I have a kandle and it only covers about had the screen on my DX I shall have experiment with Belkin mightybright.  I'll post a review once I get it.


----------



## [email protected] (Nov 28, 2010)

Here's an image I just took of our new e-Luminator Touch Booklight with a DX. The new light also has a paperclip support arm so you do not necessarily need one of our jackets. It will clip on to most other jackets as well.
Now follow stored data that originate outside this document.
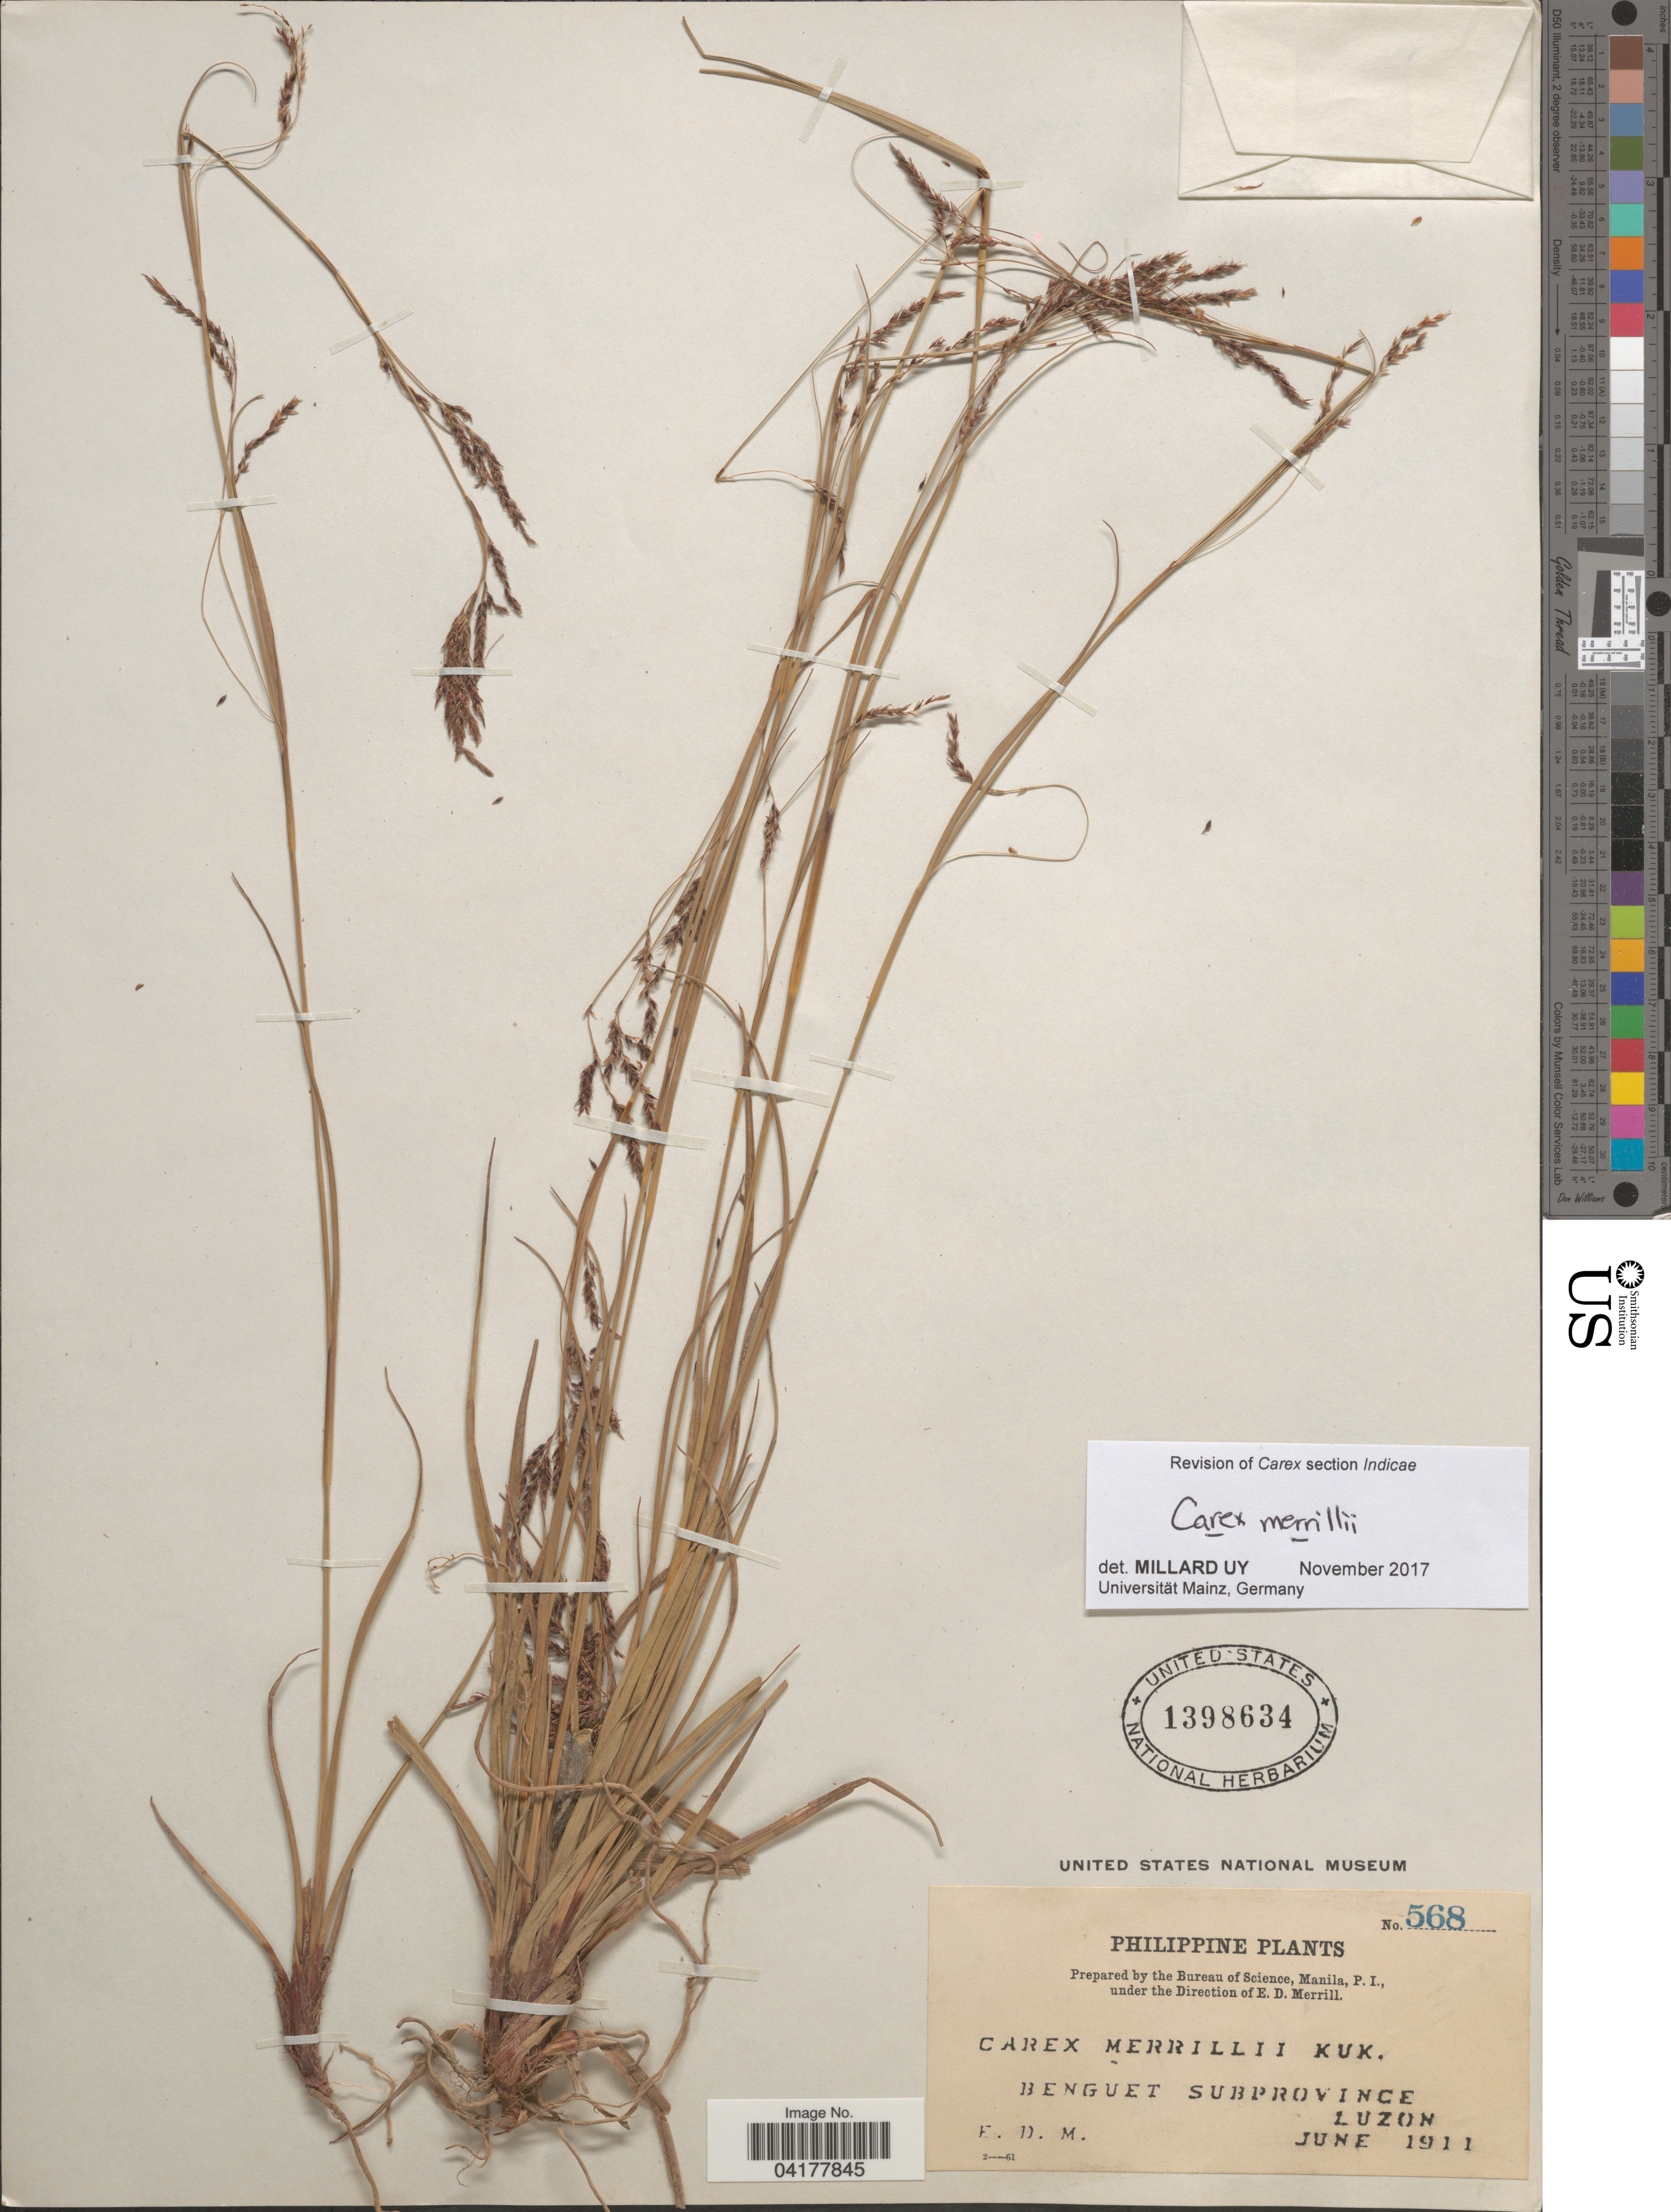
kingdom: Plantae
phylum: Tracheophyta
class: Liliopsida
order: Poales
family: Cyperaceae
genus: Carex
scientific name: Carex merrillii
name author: Kük.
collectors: E. D. Merrill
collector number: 568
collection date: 1911-06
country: Philippines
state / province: Cordillera (Administrative Region)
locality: Benguet Subprovince. Luzon.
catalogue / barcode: US 1398634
If anyone else has used our new light with a DX, we would love to hear about it.

Thanks,

j


----------



## TripletDad (Jul 30, 2010)

The  Beam N Read LED 3 Hands Free Travel Reading Light has 3 LEDs in a row, is worn around the neck and shines light from the chest. Since the light is coming from in front instead of the side, it easily lights up 2 pages of a hardcover book and also a Kindle DX in portrait or landscape. The  Beam N Read LED 6 Deluxe Hands Free Light has 6 LEDs in a row for an extra wide and extra bright light that also handles projects that need wider light like knitting and quilting in the lap.


----------



## Josh_Stallings (Mar 18, 2011)

I just received my Belkin book lite

http://www.amazon.com/Belkin-Clip--Reading-Light-Kindle/dp/B003HKRVAW/ref=sr_1_8?ie=UTF8&qid=1301513662&sr=8-8

I really am impressed, the light coverage is wonderful, I do have to watch what way I lay or it can be too bright on my slumbering wife. It is easy to position and relatively light. Over all I am very impressed. It was a bit more expensive than others but seems worth it.


----------